Pour ne rien laisser au hasard, l’employeur doit anticiper, recenser les besoins et formaliser tout cela dans un plan de développement des compétences. Ce plan, présenté au conseil social et économique, fixe les étapes, les bénéficiaires, les objectifs et le calendrier des actions de formation.

Négliger ces obligations ouvre la porte à des sanctions : procédures prud’homales, versement de dommages-intérêts, voire condamnation pour manquement à la protection sociale. L’entretien professionnel, tous les deux ans, sert de point d’étape pour vérifier que chaque salarié suit le bon parcours. Enfin, la remise d’une attestation de formation vient sceller l’engagement de l’entreprise et son respect du contrat de travail.

Formateur guidant un groupe lors d

Dans quels cas l’employeur peut-il imposer une formation à ses salariés ?

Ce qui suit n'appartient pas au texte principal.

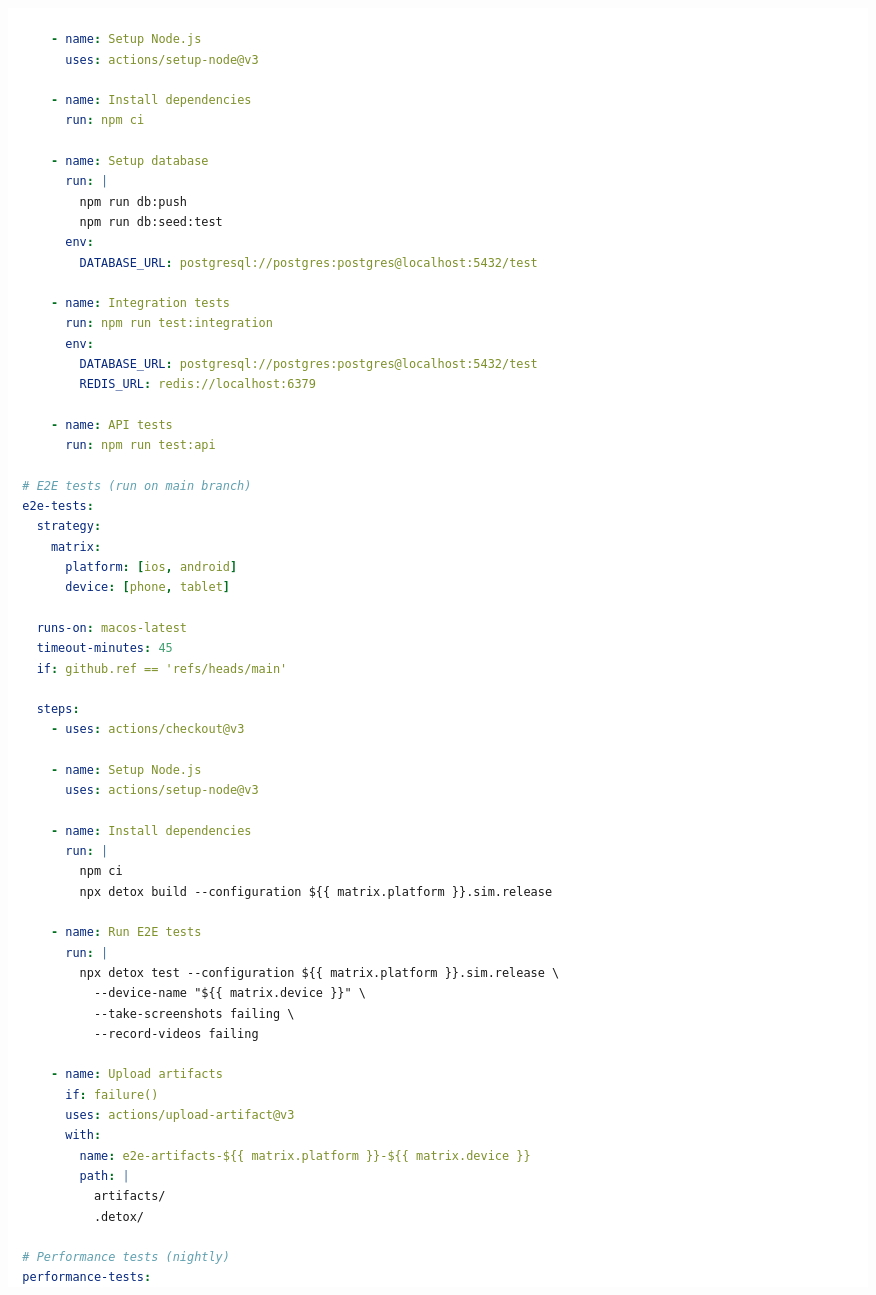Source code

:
 ```yaml
      
      - name: Setup Node.js
        uses: actions/setup-node@v3
      
      - name: Install dependencies
        run: npm ci
      
      - name: Setup database
        run: |
          npm run db:push
          npm run db:seed:test
        env:
          DATABASE_URL: postgresql://postgres:postgres@localhost:5432/test
      
      - name: Integration tests
        run: npm run test:integration
        env:
          DATABASE_URL: postgresql://postgres:postgres@localhost:5432/test
          REDIS_URL: redis://localhost:6379
      
      - name: API tests
        run: npm run test:api

  # E2E tests (run on main branch)
  e2e-tests:
    strategy:
      matrix:
        platform: [ios, android]
        device: [phone, tablet]
    
    runs-on: macos-latest
    timeout-minutes: 45
    if: github.ref == 'refs/heads/main'
    
    steps:
      - uses: actions/checkout@v3
      
      - name: Setup Node.js
        uses: actions/setup-node@v3
      
      - name: Install dependencies
        run: |
          npm ci
          npx detox build --configuration ${{ matrix.platform }}.sim.release
      
      - name: Run E2E tests
        run: |
          npx detox test --configuration ${{ matrix.platform }}.sim.release \
            --device-name "${{ matrix.device }}" \
            --take-screenshots failing \
            --record-videos failing
      
      - name: Upload artifacts
        if: failure()
        uses: actions/upload-artifact@v3
        with:
          name: e2e-artifacts-${{ matrix.platform }}-${{ matrix.device }}
          path: |
            artifacts/
            .detox/

  # Performance tests (nightly)
  performance-tests:
```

Il arrive que la formation professionnelle devienne non négociable. Plusieurs circonstances obligent l’employeur à notifier explicitement les salariés concernés. Ce principe découle d’un impératif : garantir l’adaptation des salariés à leur poste, en particulier lorsque les métiers, les outils ou l’organisation connaissent un bouleversement. Face à une réorganisation ou à l’introduction de nouvelles technologies, l’entreprise doit s’assurer que chacun maîtrise les compétences requises.

Parmi les formations imposées, certaines relèvent de la réglementation pure et simple. La sécurité au travail en est l’exemple le plus frappant. Risques chimiques, manutention, conduite de machines : chaque secteur est encadré par des règles précises, obligeant l’employeur à organiser des sessions pour prévenir les incidents et préserver la santé des salariés. Ces formations, réalisées sur le temps de travail, ne peuvent être déclinées par l’employé.

Un autre contexte s’impose : le reclassement. Après une inaptitude médicale, une réorganisation ou la suppression d’un poste, l’entreprise propose une formation d’adaptation destinée à permettre au salarié de rebondir. Ici encore, le maintien dans l’emploi passe par la participation à ces sessions, intégrées au plan de développement des compétences.

D’autres dispositifs, comme la validation des acquis de l’expérience (VAE), l’AFEST (formation en situation de travail) ou le bilan de compétences, sont plus rarement imposés sans l’accord du salarié. Ils supposent souvent une démarche partagée, mais la loi peut permettre leur mise en œuvre lors d’une évolution de poste ou d’une mutation professionnelle.

À l’heure où les métiers se réinventent sans cesse, la question de la formation n’est jamais figée. Elle s’impose, s’adapte, et redessine, pour chaque entreprise et chaque salarié, la frontière entre contrainte et opportunité. La prochaine vague de mutations professionnelles sera-t-elle subie ou maîtrisée ? Le choix se construit, formation après formation.